Waterton was born in 1782 into a family which had direct links to slavery. In 1804 he was sent to Demerara in modern-day Guyana to manage his father and uncle’s sugar plantations, which were worked by enslaved people.

He later wrote: “Slavery can never be defended: he whose heart is not of iron can never wish to be able to defend it.”

Waterton inherited Waterton Park from his father and returned to live there in 1813, keen to pursue his love of nature and conservation.

He introduced a new management regime at the park to minimise disturbance to native species. He banned shooting – a radical move – and stopped neighbouring keepers and dogs entering during nesting season.

Waterton also created new habitats and built a boundary wall, also newly listed at Grade II, to keep out foxes and poachers.

The three mile wall varied in height between 9ft and 14ft and took five years to complete. It cost £10,000, an absolute fortune for the time and a sum Waterton said he could only afford because he didn’t drink.

In 1849, Waterton wrote that the birds which got protection “may thank their lucky stars that they have my park wall to protect them”.

His innovations worked. One winter he recorded 5,000 wildfowl sheltering on his lake and over the years he noted 123 bird species in the park.

Waterton’s championing of the park as a nature reserve led him to become an early environmental campaigner when poisonous chemicals from a nearby soap works threatened the wildlife.

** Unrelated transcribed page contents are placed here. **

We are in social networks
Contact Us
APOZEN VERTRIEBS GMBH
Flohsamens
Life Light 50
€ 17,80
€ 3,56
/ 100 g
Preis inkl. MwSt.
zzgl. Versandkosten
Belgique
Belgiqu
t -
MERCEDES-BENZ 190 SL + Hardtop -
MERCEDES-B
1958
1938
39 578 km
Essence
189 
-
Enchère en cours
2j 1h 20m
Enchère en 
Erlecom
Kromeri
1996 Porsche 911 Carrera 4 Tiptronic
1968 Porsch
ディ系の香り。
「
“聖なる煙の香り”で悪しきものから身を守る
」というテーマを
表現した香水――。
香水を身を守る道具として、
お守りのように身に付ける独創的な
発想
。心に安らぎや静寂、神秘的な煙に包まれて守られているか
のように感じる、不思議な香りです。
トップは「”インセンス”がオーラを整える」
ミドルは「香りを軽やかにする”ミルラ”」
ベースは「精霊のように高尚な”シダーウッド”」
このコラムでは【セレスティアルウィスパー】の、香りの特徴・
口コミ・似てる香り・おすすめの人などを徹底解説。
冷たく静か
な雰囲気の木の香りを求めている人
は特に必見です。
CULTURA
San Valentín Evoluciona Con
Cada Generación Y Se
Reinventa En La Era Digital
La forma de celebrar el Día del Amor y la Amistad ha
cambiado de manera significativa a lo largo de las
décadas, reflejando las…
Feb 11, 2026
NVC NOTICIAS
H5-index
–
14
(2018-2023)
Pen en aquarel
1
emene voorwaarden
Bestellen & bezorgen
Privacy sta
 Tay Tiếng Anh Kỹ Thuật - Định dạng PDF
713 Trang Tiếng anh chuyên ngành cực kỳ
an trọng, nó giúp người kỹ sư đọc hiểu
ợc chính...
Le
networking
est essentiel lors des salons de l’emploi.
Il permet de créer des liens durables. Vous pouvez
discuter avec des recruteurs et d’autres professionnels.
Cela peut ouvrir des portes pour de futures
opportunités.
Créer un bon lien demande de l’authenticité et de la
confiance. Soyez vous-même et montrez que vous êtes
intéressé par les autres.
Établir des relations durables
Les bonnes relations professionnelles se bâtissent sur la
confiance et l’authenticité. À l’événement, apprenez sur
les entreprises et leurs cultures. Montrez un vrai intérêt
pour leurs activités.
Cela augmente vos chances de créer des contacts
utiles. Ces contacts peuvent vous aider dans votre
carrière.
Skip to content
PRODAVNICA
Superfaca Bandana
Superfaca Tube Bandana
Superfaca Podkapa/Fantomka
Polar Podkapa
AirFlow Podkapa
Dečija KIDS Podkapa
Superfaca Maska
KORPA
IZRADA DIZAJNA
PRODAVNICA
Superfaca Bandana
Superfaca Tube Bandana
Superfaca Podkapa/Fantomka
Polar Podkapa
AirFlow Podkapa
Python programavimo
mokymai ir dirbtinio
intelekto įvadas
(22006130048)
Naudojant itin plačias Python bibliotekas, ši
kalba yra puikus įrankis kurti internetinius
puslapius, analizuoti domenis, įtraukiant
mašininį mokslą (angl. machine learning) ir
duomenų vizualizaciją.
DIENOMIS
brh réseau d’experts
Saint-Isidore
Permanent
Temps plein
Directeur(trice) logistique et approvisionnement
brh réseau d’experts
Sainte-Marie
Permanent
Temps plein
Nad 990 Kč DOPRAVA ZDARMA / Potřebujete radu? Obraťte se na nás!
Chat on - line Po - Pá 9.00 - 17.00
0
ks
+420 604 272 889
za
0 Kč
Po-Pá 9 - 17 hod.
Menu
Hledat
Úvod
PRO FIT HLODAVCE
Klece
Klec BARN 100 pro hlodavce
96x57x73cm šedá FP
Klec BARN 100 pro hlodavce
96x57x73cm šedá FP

Waterton said the chemicals were damaging trees and polluting his lake, leading to a long-running and expensive court case against the soap works. He eventually won, forcing it to move to a different location.

John Smith, the chair of the Friends of Waterton’s Wall, said the Grade II listing would help bring Waterton’s story and achievements to a wider audience.

He probably was an eccentric, said Smith, but it was also “indisputable that he was a pioneering environmentalist”.